Natalie Ashley-Hardy said...

I personally enjoy your different accents and what can be seen as racist remarks during a lesson. They break the ice and make the students focus on what you are teaching. I am guilty of misunderstanding what the true definition of "racist" and discrimination" are and I believe it is because of the culture I was brought up in. Being a minority at the school, I have to think twice about what I say in front of certain people as they may take it as an insult. I use words like "Mexican, black, white, tall, etc" to describe someone, yet some may find it offensive. This essay gets me thinking on how society today defines "racist" and "discrimination" in their own way and how a tone can differentiate a words meaning.

Anonymous said...

Racism not only is to put down and think less of a race but also have hate and negative feelings towards that race.
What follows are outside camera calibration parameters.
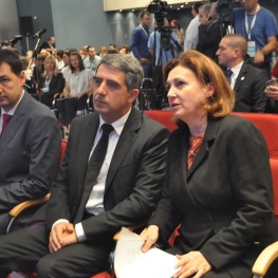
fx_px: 563
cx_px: 132
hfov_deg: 27.7
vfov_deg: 27.7
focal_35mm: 62
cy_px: 139
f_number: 4.5
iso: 2800
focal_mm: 32
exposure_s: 1/30
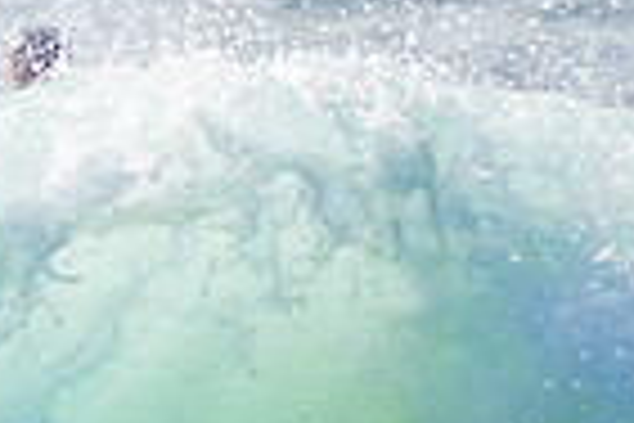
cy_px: 628
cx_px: -562
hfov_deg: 0.8
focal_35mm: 2465
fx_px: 43408
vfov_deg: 0.6
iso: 320
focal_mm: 400
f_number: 5.6
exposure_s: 1/2000
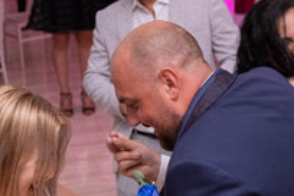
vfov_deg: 12.5
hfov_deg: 18.4
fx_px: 898
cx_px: 45
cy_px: 107
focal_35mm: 110
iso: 1600
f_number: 2.2
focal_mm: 23
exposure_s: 1/125
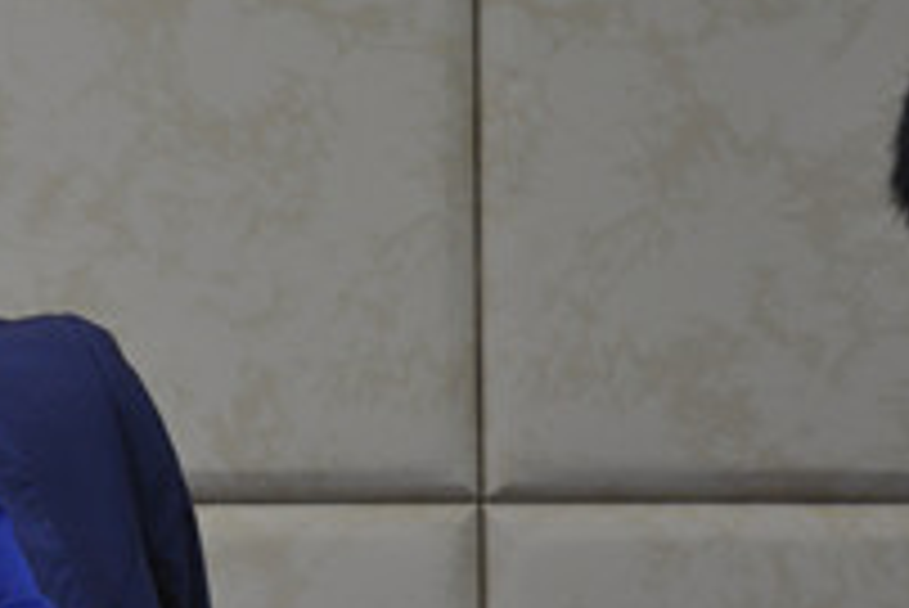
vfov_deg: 3.4
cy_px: 126
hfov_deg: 5.0
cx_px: -364
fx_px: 10334
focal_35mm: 409
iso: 450
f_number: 5.6
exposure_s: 1/60
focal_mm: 92
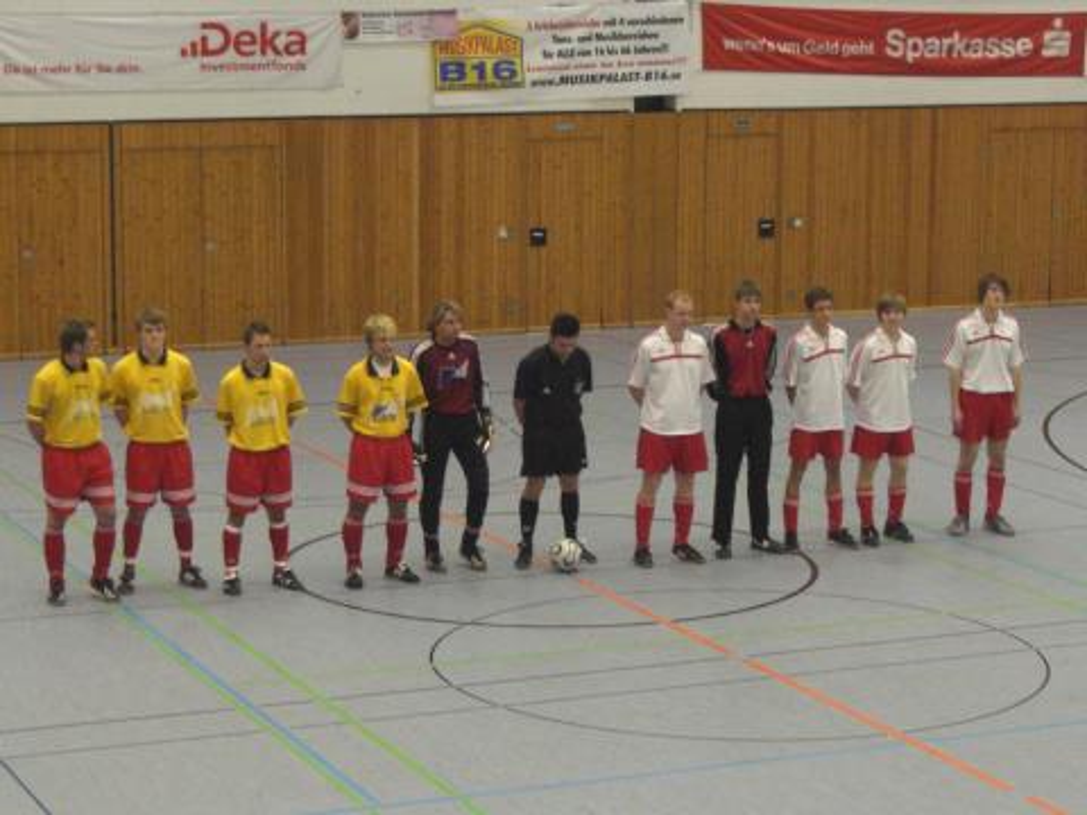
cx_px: 544
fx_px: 2135
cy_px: 408
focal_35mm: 68
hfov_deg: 28.6
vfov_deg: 21.6
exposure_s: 1/60
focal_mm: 11.34
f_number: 4.1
Specifically when associated with authority figures in our culture.
-Jacqueline

Sherwin Gervacio said...

Through this post,I realize the new meaning of both racism and discrimination. It is very interesting that everyone uses these words in a negative way but really, they are misunderstood. In addition, I am aware of how these word are misunderstood due to past history. I also understand that some comments that are racist are based on true facts, and people just get offended since they think they are being discriminated against. In the end, people need to realize the true meaning of these word in order for them to fully understand what they are saying.

Lizzie Hall said...

I think that the main problem you talk about has to do with confusion between racism and offensiveness. When students are upset because of a term that has to do with their race, you are right. It’s not racist to comment on someone’s race. However, I think you have to realize that in our society, blatantly talking about people’s races can be awkward and offensive. I agree with you that it shouldn’t be awkward, but that doesn’t change the fact that these comments can offend people. These upset kids say “that’s racist,” but in reality I think they mean “that was offensive.”